Malgré son inconfort, il suivit Élise sur la terrasse. Elle surplombait le village qui, de là, semblait très proche, alors qu'à suivre les lacets du sentier il avait cru la maison éloignée de Malemort. Au-delà s'ouvrait la plaine, toute vibrante de chaleur, courant jusqu'au Rhône et aux montagnes de l'Ardèche.
«Ne restez pas là, dit Élise, ou vous serez malade. Il fait encore trop chaud pour s'installer sur la terrasse. Mais quand le soleil baissera, ou demain matin, vous verrez que cet endroit est merveilleux.»
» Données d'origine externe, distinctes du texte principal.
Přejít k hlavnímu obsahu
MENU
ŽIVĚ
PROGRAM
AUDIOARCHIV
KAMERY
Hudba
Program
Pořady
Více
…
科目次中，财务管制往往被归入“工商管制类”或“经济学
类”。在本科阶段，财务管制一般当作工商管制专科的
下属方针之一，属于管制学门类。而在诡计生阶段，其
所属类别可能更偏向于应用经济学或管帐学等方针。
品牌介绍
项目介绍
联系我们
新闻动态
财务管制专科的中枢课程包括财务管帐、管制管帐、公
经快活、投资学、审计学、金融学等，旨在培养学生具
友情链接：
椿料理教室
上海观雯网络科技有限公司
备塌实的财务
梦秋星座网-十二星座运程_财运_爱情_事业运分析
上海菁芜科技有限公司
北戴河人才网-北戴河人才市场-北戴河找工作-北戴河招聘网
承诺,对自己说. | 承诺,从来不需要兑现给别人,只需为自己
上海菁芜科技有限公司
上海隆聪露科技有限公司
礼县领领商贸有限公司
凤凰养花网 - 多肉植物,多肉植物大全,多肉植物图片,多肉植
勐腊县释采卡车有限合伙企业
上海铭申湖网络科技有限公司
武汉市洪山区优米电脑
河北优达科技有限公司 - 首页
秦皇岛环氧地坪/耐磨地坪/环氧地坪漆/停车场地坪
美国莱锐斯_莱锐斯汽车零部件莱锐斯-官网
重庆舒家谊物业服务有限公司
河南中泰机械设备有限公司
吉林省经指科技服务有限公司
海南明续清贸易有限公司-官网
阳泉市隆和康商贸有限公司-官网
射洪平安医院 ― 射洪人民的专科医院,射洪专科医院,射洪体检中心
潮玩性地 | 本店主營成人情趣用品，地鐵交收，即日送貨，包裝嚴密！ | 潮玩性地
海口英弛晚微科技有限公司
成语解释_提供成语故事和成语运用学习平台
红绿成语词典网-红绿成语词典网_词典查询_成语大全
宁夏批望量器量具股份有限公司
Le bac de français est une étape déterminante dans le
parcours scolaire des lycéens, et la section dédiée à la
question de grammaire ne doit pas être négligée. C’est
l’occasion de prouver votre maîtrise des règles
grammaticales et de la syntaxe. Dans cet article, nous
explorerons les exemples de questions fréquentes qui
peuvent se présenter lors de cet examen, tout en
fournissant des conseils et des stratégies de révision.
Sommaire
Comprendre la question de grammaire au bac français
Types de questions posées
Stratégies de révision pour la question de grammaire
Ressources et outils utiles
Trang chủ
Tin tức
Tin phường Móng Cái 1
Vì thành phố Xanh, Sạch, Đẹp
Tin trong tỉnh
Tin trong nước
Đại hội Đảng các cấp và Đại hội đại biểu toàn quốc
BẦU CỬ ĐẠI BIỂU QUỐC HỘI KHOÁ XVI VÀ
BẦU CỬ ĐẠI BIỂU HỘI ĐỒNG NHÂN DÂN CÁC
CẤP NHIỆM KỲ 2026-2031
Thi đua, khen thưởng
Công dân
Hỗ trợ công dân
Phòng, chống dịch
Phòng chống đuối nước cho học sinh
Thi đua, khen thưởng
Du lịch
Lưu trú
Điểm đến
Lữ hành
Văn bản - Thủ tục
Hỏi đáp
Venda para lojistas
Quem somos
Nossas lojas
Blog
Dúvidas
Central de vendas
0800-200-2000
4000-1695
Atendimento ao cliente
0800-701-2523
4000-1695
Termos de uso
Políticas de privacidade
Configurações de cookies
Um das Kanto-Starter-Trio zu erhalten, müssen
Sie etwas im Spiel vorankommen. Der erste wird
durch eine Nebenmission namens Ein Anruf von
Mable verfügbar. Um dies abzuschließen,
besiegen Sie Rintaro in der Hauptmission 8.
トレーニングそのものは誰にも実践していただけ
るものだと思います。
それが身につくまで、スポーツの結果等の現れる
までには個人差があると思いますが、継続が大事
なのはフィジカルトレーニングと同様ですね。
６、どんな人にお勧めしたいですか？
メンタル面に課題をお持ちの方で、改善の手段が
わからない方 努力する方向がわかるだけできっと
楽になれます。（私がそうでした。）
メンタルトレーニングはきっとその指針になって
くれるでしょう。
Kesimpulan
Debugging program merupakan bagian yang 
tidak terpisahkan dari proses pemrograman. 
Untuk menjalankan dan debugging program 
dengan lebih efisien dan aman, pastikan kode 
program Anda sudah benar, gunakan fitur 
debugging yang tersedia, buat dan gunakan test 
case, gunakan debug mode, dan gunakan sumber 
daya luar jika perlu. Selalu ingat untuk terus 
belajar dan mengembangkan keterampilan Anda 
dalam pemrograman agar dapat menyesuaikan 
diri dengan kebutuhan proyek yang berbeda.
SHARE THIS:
Tout en le ramenant à l'intérieur, elle lui raconta qu'à l'origine, lorsque Guillaume avait acheté la maison, un long appentis la jouxtait à cet endroit. Les précédents propriétaires, qui avaient quitté les lieux peu après la Seconde Guerre mondiale, devaient y entreposer outils et provisions. Guillaume l'avait fait démolir. On avait élargi l'ouverture pour installer une porte-fenêtre. L'idée de récupérer ce bout de terrain qui s'en allait mourir à flanc de colline et d'en faire une terrasse s'était vite imposée. C'était du reste, en quelque sorte, la destination initiale de cet endroit puisqu'en des temps reculés s'y trouvaient des remparts dominant la plaine.
L'audace de ce rapprochement le surprit. Mais au fond pourquoi pas ? Il s'agissait toujours de profiter du panorama, même si on n'en faisait pas le même usage. Il s'apprêtait à l'interroger sur ces remparts, mais, déjà, Élise, était passée à autre chose : «Vous allez adorer y prendre vos repas», assura-t-elle tout en lui montrant où l'on rangeait les coussins destinés aux sièges de la terrasse et l'interrupteur éclairant cette même terrasse.
Sans lui laisser le temps de se prononcer sur cette affirmation, elle l'entraîna vers l'étage. Il allait, résigné, lui emboîter le pas, quand il découvrit dans un recoin du salon un piano droit et un violoncelle. Élise l'attendait au pied de l'escalier, mais revint en arrière.
«Guillaume m'a dit que vous jouez du violon.
- Il est dans ma voiture», répondit-il mécaniquement.
Elle rit. «Formidable ! Allons-y, il va falloir que je me sauve et j'ai encore deux ou trois trucs à vous montrer.»